PROBLEM STATEMENT
Find each line below where the word "make" occurs, and copy it.

ENTRIES SHOWN
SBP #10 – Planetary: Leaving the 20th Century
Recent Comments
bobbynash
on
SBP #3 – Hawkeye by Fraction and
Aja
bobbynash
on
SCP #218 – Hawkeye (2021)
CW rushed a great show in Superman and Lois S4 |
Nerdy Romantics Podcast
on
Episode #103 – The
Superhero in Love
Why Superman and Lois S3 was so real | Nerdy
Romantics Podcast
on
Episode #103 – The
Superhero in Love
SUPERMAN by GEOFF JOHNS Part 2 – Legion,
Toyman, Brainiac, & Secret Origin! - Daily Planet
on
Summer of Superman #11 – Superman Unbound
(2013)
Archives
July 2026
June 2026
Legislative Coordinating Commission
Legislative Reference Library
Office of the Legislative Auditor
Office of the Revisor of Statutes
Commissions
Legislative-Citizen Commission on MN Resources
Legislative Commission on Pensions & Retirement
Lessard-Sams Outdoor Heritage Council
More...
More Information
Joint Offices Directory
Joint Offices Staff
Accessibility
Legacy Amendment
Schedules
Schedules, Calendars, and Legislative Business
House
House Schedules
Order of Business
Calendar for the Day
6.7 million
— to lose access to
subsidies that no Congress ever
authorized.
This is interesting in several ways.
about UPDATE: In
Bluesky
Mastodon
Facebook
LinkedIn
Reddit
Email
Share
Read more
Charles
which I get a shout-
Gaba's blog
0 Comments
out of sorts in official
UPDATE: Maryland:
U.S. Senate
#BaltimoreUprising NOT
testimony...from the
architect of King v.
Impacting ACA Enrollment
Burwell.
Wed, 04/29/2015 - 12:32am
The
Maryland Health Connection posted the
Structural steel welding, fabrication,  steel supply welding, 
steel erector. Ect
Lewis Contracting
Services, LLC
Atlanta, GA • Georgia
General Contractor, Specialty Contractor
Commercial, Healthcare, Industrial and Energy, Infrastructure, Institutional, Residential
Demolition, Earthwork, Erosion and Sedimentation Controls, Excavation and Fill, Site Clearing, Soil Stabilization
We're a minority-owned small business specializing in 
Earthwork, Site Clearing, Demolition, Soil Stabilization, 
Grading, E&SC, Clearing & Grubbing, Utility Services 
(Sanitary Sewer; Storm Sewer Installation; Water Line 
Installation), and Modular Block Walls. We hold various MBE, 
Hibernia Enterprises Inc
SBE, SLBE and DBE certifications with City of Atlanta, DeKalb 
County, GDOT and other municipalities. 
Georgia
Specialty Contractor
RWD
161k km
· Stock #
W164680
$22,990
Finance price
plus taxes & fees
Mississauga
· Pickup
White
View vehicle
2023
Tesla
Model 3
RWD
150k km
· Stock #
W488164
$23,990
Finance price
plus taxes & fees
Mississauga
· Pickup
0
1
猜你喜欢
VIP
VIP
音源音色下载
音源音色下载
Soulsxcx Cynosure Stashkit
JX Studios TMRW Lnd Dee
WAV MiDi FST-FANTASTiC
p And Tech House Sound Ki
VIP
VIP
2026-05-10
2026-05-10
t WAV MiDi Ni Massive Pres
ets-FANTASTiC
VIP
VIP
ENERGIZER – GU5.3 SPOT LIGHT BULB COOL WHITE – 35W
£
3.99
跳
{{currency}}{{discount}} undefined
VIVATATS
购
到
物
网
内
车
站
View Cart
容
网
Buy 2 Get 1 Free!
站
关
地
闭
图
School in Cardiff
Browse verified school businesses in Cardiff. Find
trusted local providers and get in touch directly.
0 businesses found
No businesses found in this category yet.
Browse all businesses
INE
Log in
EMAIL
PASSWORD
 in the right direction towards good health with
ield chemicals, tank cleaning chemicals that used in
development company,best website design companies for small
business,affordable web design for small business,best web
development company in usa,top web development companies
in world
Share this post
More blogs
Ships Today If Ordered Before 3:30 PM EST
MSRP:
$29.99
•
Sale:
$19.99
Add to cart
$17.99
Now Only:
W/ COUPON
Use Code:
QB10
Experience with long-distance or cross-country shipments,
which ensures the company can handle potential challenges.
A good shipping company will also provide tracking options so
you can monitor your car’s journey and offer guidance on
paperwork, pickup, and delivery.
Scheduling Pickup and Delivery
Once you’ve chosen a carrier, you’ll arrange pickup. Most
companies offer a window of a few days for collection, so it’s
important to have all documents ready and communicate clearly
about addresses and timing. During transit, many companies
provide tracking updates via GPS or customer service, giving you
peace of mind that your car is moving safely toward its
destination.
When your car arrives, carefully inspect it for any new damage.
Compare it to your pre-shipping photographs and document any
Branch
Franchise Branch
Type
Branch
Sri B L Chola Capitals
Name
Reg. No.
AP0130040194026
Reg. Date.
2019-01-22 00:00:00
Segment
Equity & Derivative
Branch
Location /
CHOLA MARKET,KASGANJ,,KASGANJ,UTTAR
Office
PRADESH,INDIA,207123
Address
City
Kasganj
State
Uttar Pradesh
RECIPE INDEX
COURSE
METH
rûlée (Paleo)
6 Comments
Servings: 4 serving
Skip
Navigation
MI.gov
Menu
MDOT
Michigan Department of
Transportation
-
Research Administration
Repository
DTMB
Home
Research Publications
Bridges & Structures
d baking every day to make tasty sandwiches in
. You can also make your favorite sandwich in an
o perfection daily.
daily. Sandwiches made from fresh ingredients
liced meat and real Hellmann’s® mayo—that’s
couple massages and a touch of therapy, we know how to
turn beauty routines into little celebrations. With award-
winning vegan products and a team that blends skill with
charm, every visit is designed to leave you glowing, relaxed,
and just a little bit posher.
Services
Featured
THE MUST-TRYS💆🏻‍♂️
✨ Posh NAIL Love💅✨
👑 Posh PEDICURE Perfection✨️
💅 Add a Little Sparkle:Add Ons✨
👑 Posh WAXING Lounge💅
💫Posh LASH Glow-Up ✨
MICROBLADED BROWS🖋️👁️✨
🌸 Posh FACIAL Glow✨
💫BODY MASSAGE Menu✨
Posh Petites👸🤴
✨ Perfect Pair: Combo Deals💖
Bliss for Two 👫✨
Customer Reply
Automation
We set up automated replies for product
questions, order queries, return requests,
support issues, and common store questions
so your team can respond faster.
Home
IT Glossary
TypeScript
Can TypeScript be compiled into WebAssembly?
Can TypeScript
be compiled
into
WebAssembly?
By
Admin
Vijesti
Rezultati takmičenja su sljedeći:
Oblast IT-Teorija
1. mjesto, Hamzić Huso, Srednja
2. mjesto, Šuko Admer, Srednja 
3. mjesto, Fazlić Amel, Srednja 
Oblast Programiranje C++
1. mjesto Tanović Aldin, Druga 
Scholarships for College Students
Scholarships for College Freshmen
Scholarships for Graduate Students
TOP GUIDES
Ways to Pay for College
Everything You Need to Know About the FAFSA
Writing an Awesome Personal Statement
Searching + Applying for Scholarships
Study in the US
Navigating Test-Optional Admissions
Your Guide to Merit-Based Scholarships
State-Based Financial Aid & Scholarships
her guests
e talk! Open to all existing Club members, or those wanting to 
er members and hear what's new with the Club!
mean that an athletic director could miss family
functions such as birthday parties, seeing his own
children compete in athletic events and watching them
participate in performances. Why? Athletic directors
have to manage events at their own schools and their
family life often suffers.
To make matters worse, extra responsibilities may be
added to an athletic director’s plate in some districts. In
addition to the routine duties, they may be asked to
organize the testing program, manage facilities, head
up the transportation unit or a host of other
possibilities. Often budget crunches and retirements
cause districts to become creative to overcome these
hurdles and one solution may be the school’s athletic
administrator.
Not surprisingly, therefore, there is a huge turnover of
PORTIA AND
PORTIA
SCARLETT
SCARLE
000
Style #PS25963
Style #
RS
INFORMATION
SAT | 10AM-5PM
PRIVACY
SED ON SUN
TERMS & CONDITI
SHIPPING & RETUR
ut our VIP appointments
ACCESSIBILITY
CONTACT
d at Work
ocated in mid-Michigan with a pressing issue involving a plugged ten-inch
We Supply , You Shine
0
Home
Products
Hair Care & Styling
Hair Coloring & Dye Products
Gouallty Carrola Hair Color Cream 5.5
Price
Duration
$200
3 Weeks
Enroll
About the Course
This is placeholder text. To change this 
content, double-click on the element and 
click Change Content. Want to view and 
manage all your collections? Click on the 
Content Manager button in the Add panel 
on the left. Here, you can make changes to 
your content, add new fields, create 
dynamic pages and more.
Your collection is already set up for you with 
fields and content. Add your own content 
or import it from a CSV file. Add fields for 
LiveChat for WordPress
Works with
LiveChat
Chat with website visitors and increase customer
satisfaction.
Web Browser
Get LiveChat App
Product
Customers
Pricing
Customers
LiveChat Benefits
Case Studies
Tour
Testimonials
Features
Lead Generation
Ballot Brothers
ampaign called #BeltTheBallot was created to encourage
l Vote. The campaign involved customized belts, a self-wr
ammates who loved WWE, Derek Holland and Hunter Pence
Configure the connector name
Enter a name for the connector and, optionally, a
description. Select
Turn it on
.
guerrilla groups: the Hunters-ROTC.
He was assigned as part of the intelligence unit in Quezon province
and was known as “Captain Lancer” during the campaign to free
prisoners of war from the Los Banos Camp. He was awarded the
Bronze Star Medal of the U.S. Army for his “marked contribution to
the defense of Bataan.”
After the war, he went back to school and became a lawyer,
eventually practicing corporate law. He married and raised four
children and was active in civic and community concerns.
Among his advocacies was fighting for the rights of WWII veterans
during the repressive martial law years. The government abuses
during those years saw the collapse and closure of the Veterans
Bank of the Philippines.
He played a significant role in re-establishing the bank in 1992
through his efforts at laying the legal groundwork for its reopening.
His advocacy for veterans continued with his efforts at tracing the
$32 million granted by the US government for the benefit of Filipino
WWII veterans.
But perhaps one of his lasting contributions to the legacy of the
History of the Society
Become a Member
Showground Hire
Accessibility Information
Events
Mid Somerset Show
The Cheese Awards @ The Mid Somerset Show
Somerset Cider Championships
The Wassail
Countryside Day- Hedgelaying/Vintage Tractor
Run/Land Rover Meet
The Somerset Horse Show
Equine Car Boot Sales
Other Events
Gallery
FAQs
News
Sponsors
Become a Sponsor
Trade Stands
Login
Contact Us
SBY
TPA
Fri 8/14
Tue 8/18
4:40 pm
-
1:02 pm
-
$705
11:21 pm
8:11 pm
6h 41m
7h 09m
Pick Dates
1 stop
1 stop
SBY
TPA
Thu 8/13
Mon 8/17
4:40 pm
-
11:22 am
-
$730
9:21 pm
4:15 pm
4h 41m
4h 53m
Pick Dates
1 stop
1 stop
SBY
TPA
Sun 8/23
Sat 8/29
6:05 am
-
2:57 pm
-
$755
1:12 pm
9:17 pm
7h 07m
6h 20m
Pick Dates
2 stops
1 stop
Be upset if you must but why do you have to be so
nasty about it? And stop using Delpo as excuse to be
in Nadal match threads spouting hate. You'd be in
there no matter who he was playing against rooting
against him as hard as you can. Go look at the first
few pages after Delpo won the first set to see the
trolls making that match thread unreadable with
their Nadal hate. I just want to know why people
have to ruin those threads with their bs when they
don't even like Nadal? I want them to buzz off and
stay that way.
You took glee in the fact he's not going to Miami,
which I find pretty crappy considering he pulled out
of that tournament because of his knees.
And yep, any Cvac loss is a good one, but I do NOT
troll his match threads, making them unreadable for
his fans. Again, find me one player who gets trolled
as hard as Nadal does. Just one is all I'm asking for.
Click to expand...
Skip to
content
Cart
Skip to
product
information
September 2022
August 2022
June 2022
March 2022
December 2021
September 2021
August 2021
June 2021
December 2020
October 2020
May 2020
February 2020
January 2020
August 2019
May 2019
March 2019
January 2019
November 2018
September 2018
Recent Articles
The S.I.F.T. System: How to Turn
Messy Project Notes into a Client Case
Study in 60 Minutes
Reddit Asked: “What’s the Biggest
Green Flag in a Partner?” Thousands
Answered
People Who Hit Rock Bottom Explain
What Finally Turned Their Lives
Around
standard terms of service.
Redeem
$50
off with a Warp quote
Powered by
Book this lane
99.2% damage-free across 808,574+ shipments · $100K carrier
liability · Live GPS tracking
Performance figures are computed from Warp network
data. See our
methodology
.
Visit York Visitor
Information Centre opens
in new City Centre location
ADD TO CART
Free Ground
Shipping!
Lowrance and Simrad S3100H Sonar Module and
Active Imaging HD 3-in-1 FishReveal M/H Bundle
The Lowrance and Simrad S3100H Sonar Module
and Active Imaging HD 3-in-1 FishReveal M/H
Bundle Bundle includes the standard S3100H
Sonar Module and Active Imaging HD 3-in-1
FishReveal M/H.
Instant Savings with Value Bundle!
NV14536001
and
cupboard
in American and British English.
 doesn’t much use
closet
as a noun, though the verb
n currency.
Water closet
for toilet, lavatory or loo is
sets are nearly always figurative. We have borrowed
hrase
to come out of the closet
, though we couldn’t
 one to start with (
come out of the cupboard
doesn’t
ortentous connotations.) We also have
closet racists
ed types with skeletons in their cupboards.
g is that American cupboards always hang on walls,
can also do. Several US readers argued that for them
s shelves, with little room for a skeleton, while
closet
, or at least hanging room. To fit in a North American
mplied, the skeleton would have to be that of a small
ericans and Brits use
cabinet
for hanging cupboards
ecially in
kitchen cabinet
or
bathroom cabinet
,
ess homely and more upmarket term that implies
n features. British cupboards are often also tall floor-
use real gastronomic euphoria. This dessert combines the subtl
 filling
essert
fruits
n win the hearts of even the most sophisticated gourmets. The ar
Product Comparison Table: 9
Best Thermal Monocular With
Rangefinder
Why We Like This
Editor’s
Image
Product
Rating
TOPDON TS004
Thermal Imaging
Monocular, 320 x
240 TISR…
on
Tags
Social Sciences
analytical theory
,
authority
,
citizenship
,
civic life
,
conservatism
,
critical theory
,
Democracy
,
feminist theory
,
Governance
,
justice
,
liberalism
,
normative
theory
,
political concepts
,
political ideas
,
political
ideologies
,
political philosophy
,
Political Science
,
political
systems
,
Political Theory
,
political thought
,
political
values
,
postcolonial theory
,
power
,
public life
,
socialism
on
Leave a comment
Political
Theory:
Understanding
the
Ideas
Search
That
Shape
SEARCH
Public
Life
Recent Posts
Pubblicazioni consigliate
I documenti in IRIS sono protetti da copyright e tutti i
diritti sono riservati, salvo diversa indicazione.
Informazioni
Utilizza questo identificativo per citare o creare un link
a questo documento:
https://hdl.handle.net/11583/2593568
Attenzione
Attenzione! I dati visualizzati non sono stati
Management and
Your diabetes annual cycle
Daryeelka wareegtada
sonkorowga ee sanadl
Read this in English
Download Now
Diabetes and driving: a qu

SOLUTION FOR THIS PROBLEM
d baking every day to make tasty sandwiches in
. You can also make your favorite sandwich in an
To make matters worse, extra responsibilities may be
on the left. Here, you can make changes to 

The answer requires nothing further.